Du plus loin qu’elle s’en souvienne, Julia Zahar a toujours eu une caméra à la main. Petite, elle volait celle de son père pour filmer des courts-métrages et réaliser de fausses émissions télévisées. Avec, en personnage principal, sa sœur cadette Elena. « Ce sont des rôles qui nous correspondaient : elle aimait créer des spectacles, je préférais être derrière la caméra. » Une dizaine d’années plus tard, alors qu’elles ont 22 et 25 ans, un événement bouscule l’équilibre de la famille. Sans nouvelles depuis plusieurs jours d’Elena, partie en Inde pour ses études de yoga, les parents reçoivent un coup de téléphone leur annonçant que leur fille a été retrouvée dans un état alarmant. Ils apprennent alors qu’elle a été droguée, séquestrée et violée par un homme se revendiquant de la secte Hare krishna. « Cela a été tellement violent qu’on a rapidement décidé d’enregistrer tous nos appels avec la police, l’hôpital, les assurances, pour garder des preuves, des traces concrètes de ce qu’il se passait », se remémore Julia. À l’image du monde extérieur, en pleine crise sanitaire, la vie des Zahar se met sur pause pour rapatrier et sauver Elena. Julia ressort alors sa caméra pour soutenir sa sœur, qui sombre dans la dépression. L’étudiante scénariste met ses connaissances au service de sa famille et se plonge dans les archives de son enfance afin de créer de petits films. « Je montrais ces souvenirs à Elena lorsqu’elle rechutait, pour lui rappeler que la joie était possible. » Des ébauches d’un futur documentaire, même si Julia n'y songe alors pas encore, trop absorbée par la lutte contre la maladie de sa sœur.

"Sœurs" : le rôle thérapeutique de la caméra dans la reconstruction

Avant ce drame, Julia n’avait jamais été confrontée à la dépression d’un proche. La jeune femme, qui habite de nouveau dans sa maison familiale, vit au rythme des hauts et des bas de sa cadette. Elle ose envisager un retour chez elle lorsque sa sœur sourit à nouveau. Mais la culpabilité la rattrape rapidement. « J’appelais tout le temps mes parents pour avoir des nouvelles d’Elena, alors que je n’étais qu’à une heure de RER de chez eux, se souvient la réalisatrice. J’avais besoin d’être à ses côtés, en tant que grande sœur. » Julia tente par tous les moyens de recréer l’atmosphère de leur enfance, qu’elle voit comme une zone protégée. Si elle demeure la figure créative de la famille, sa cadette s'étant tournée vers le sport, Julia s’étonne de redécouvrir chez sa sœur des talents d’écriture, de chant, de danse… L’art thérapie l’aide alors à se reconstruire. Lorsqu’elles arrivent, les phases de rechutes plongent toute la famille dans le désarroi : « La plus difficile a été la dernière. J’ai arrêté de filmer pour ne pas regarder la réalité en face. » Julia n’avait jamais imaginé que la dépression puisse s’installer aussi longtemps dans leur vie. Devenue proche aidante, elle se repose sur le soutien d’une psychologue, de sa famille ainsi que de ses trois colocataires. Et sur sa sœur qui, malgré sa maladie, tente au mieux de prendre soin de son aînée.

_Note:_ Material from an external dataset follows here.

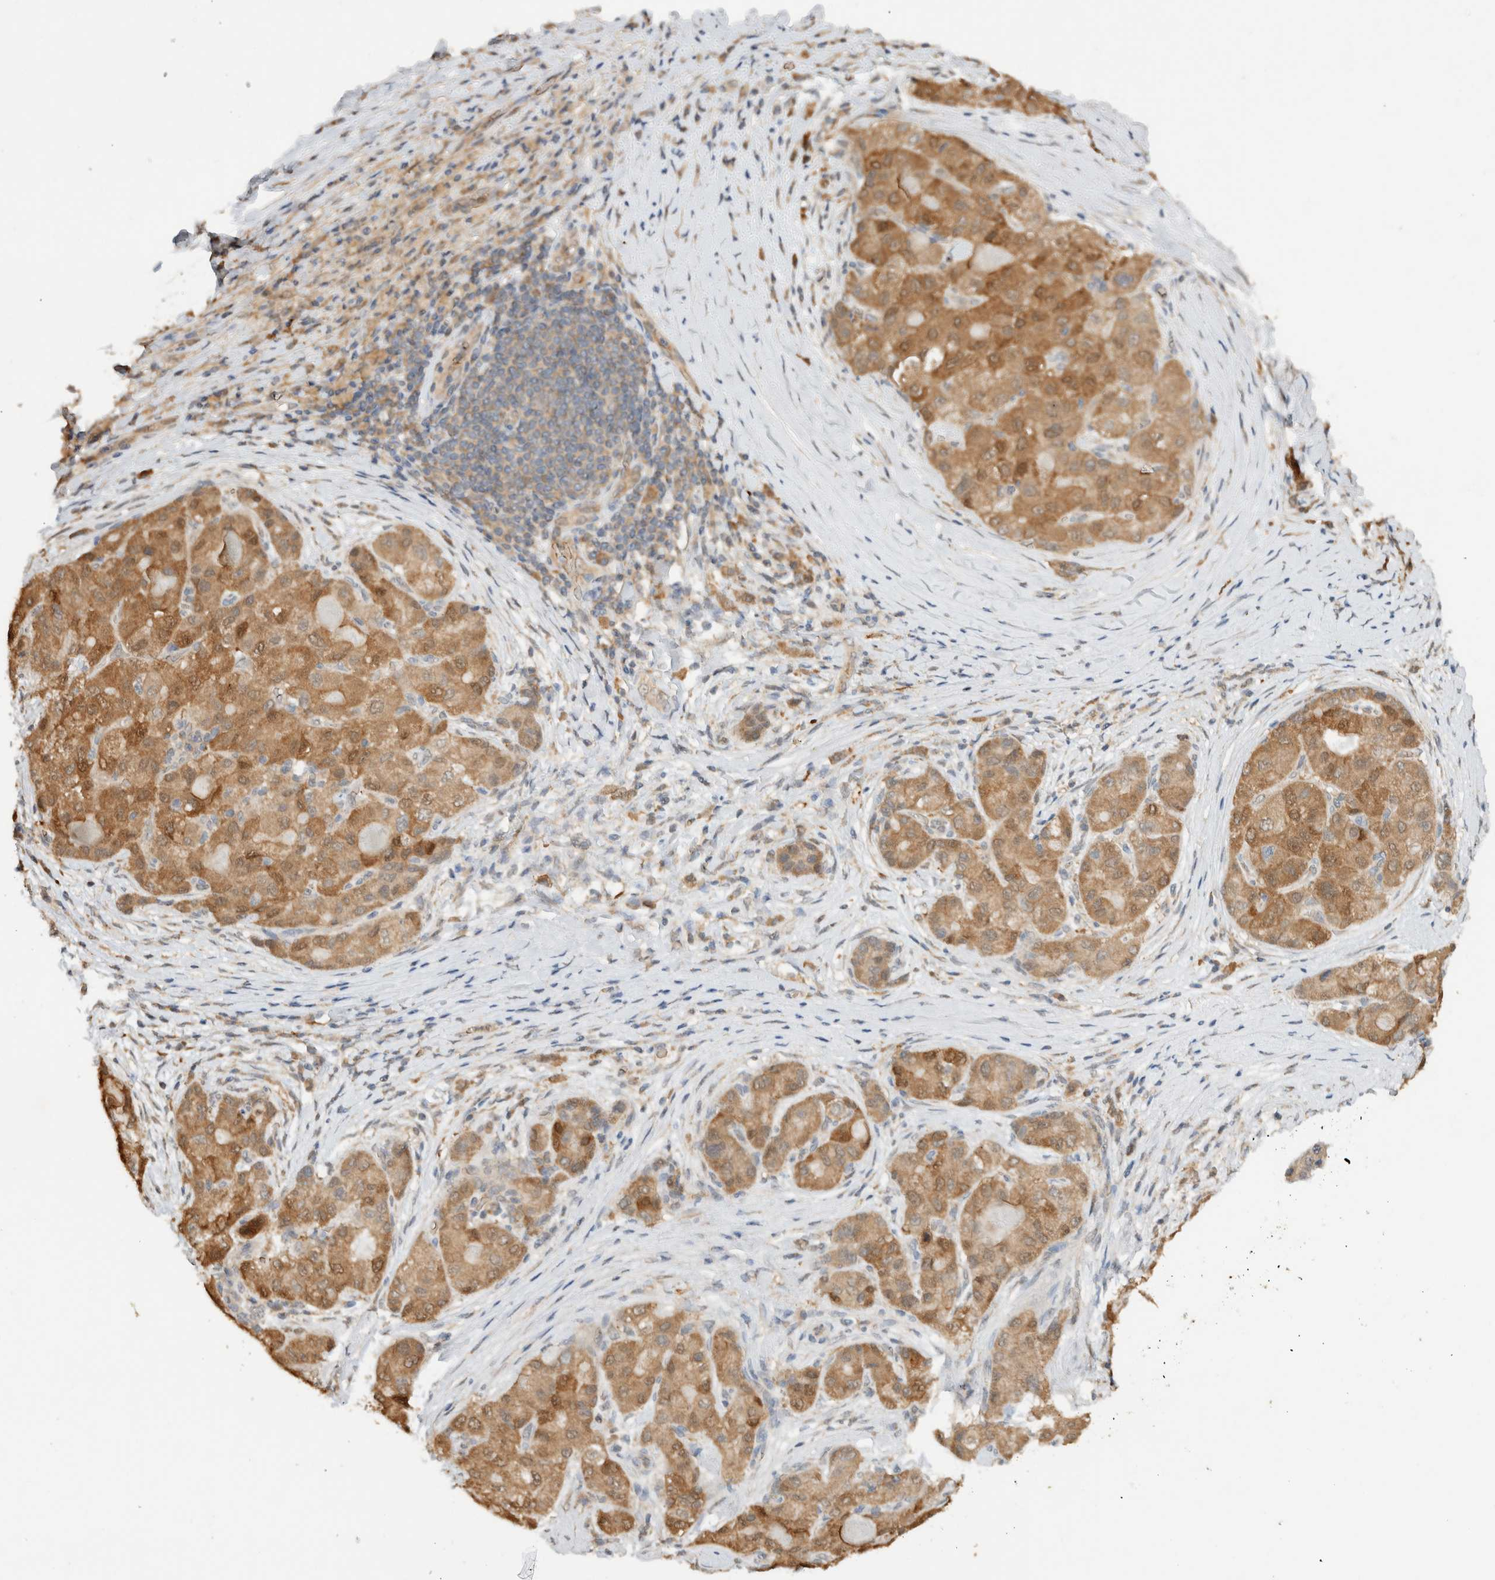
{"staining": {"intensity": "moderate", "quantity": ">75%", "location": "cytoplasmic/membranous"}, "tissue": "liver cancer", "cell_type": "Tumor cells", "image_type": "cancer", "snomed": [{"axis": "morphology", "description": "Carcinoma, Hepatocellular, NOS"}, {"axis": "topography", "description": "Liver"}], "caption": "Liver hepatocellular carcinoma stained for a protein exhibits moderate cytoplasmic/membranous positivity in tumor cells.", "gene": "CA13", "patient": {"sex": "male", "age": 80}}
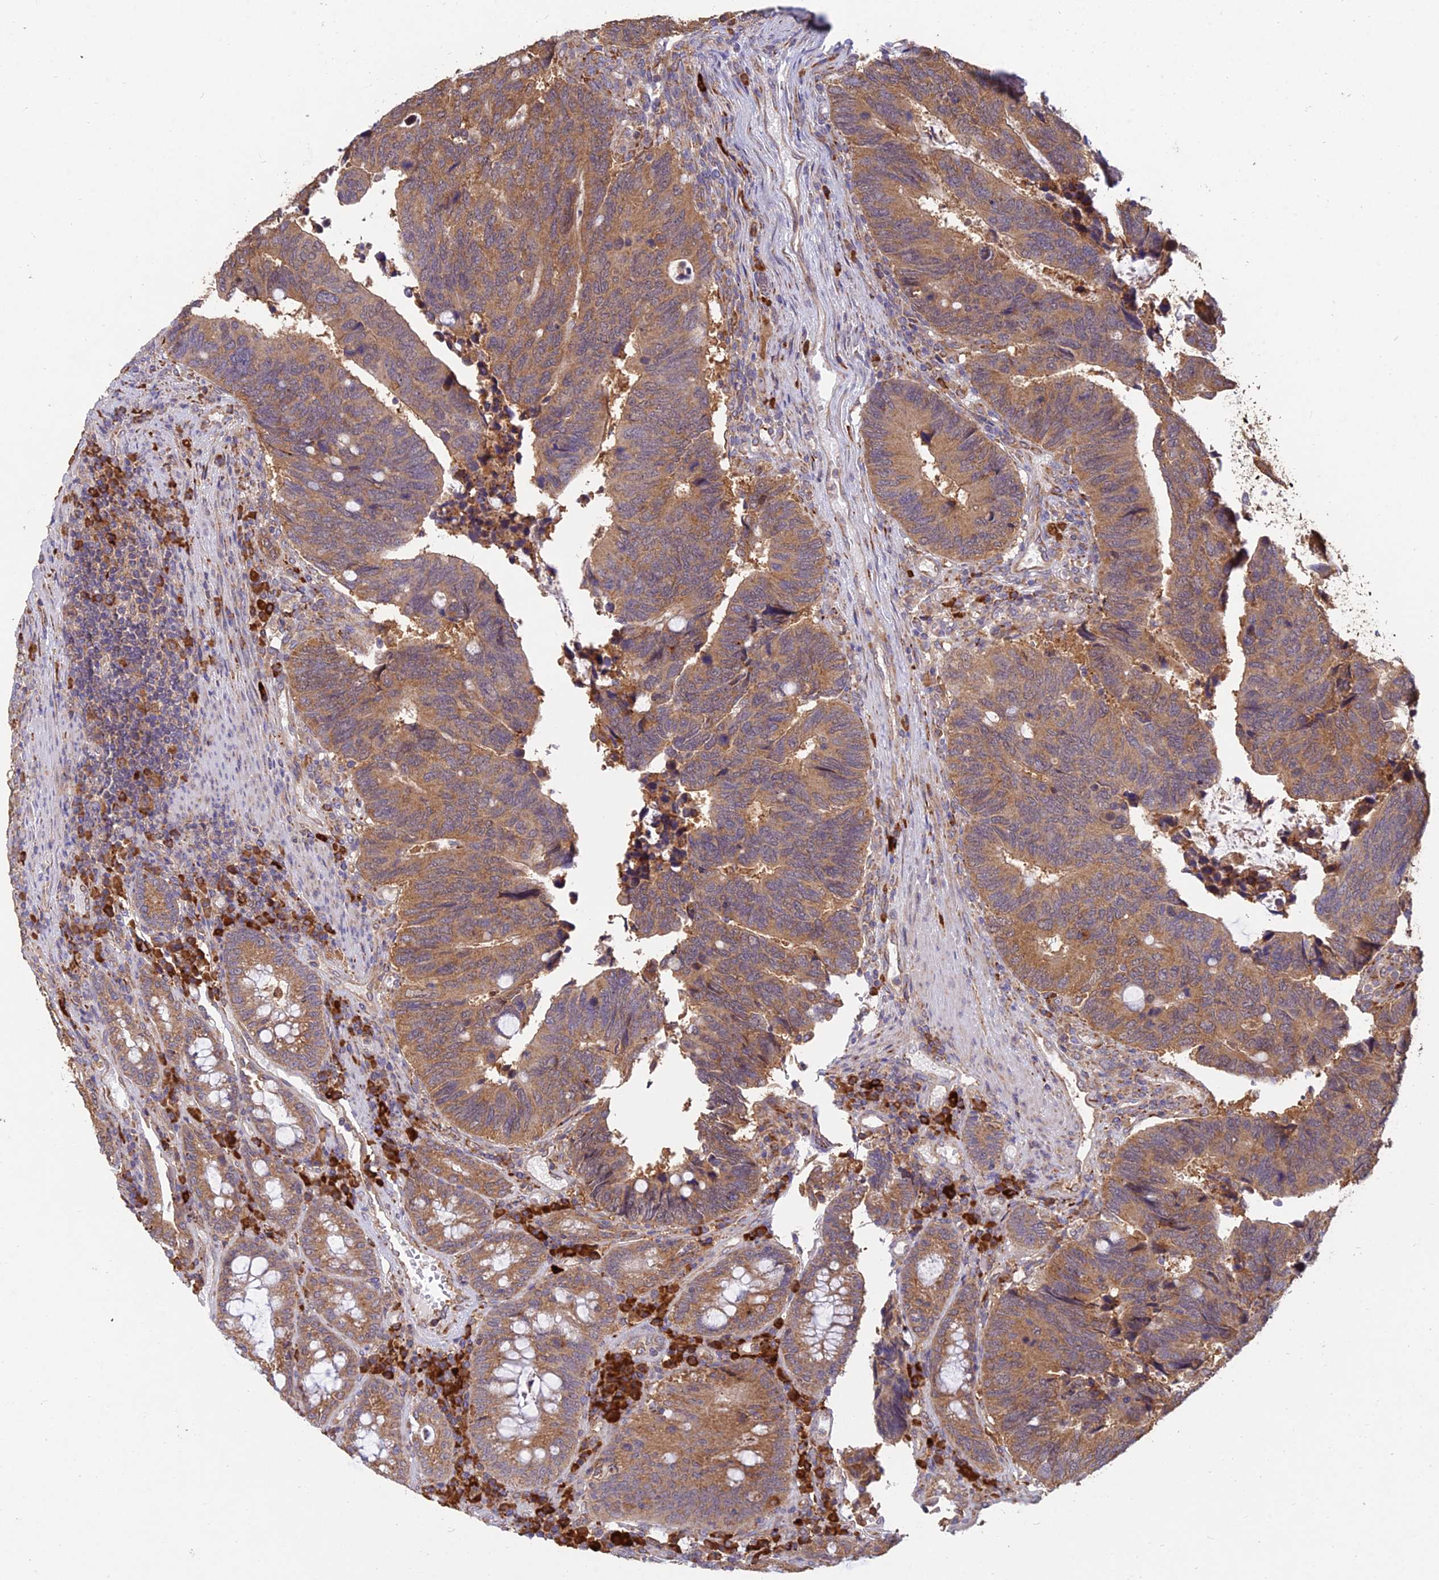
{"staining": {"intensity": "moderate", "quantity": ">75%", "location": "cytoplasmic/membranous"}, "tissue": "colorectal cancer", "cell_type": "Tumor cells", "image_type": "cancer", "snomed": [{"axis": "morphology", "description": "Adenocarcinoma, NOS"}, {"axis": "topography", "description": "Colon"}], "caption": "Colorectal adenocarcinoma stained with immunohistochemistry (IHC) reveals moderate cytoplasmic/membranous staining in approximately >75% of tumor cells.", "gene": "NXNL2", "patient": {"sex": "male", "age": 87}}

Témoigner pour briser le tabou de la santé mentale

La caméra, membre à part entière de la famille Zahar, devient pour Julia à la fois une arme et un bouclier. Impuissante face à la tristesse de sa sœur, Julia passe à l’action : « Pendant ces quatre années, filmer est devenu essentiel pour transformer la noirceur du quotidien ». Les rôles s’inversent parfois, ce sont ses parents et Elena qui passent derrière la caméra. « Avec du recul, je me dis que c’était une manière pour elle de reprendre possession de sa vie. » Et la vie reprend. Comme pour tourner la page, Elena change de prénom et devient Mahau. De son côté, Julia, à bientôt 30 ans, retrouve son quotidien… ou presque. « Après avoir mis autant d’énergie à sauver ma sœur, je me suis rendu compte que je ne savais plus comment vivre seule », confie-t-elle. L’aventure professionnelle la rattrape. Entourée de ses colocataires, respectivement monteuse et productrice, Julia rassemble ses souvenirs pour en faire un documentaire « rempli d’imperfections », mais qui leur ressemble. Avec ce film, l’aînée souhaite apporter un point de vue sincère sur la dépression de sa cadette, loin des clichés qu’elle a pu elle-même avoir. Et montrer que « l’amour d’une sœur pour une autre peut (la) sauver ».